The patient has been seen in 3-week follow-up since hospital discharge. His workup included lipoprotein(a), ESR, gene mutations for prothrombin variants, antiphospholipid antibodies, and lupus anticoagulant — all were negative. Detailed lipoprotein analysis with a VAP test was normal.
The patient has been avoiding the use of supplements and continues to take aspirin, prasugrel, and atorvastatin. Follow-up echo continues to show normal LV function. He is scheduled for a symptom-limited stress test in 4 to 6 weeks, to determine whether he can return to sporting activities.

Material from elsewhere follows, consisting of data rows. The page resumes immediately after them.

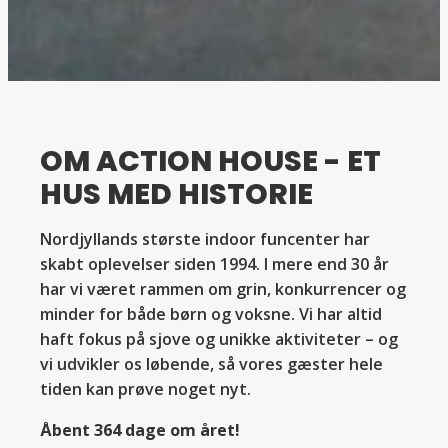
OM ACTION HOUSE - ET
HUS MED HISTORIE
Nordjyllands største indoor funcenter har
skabt oplevelser siden 1994. I mere end 30 år
har vi været rammen om grin, konkurrencer og
minder for både børn og voksne. Vi har altid
haft fokus på sjove og unikke aktiviteter – og
vi udvikler os løbende, så vores gæster hele
tiden kan prøve noget nyt.
Åbent 364 dage om året!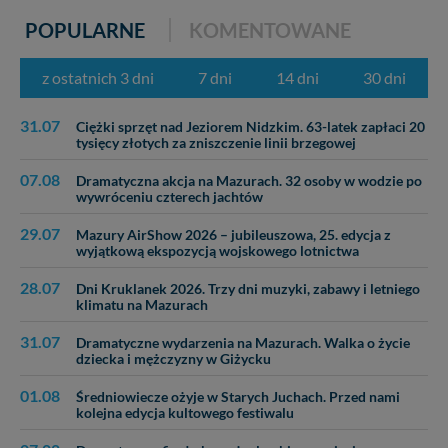
POPULARNE
KOMENTOWANE
z ostatnich 3 dni
7 dni
14 dni
30 dni
31.07
Ciężki sprzęt nad Jeziorem Nidzkim. 63-latek zapłaci 20
tysięcy złotych za zniszczenie linii brzegowej
07.08
Dramatyczna akcja na Mazurach. 32 osoby w wodzie po
wywróceniu czterech jachtów
29.07
Mazury AirShow 2026 – jubileuszowa, 25. edycja z
wyjątkową ekspozycją wojskowego lotnictwa
28.07
Dni Kruklanek 2026. Trzy dni muzyki, zabawy i letniego
klimatu na Mazurach
31.07
Dramatyczne wydarzenia na Mazurach. Walka o życie
dziecka i mężczyzny w Giżycku
01.08
Średniowiecze ożyje w Starych Juchach. Przed nami
kolejna edycja kultowego festiwalu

The plan is to continue dual antiplatelet therapy for 1 year, when the patient (who does not fall under any current guidelines) will be reevaluated. The appropriateness of high-dose atorvastatin in this setting is debatable, as several commenters here have noted. However, the fact that the patient’s initial event was plaque rupture, followed by acute thrombosis, led to this decision. He is also scheduled for a CT scan to detect coronary calcium, although I agree with Dr. Powell that the finding of an absence of calcification would not be very helpful in a 22-year-old.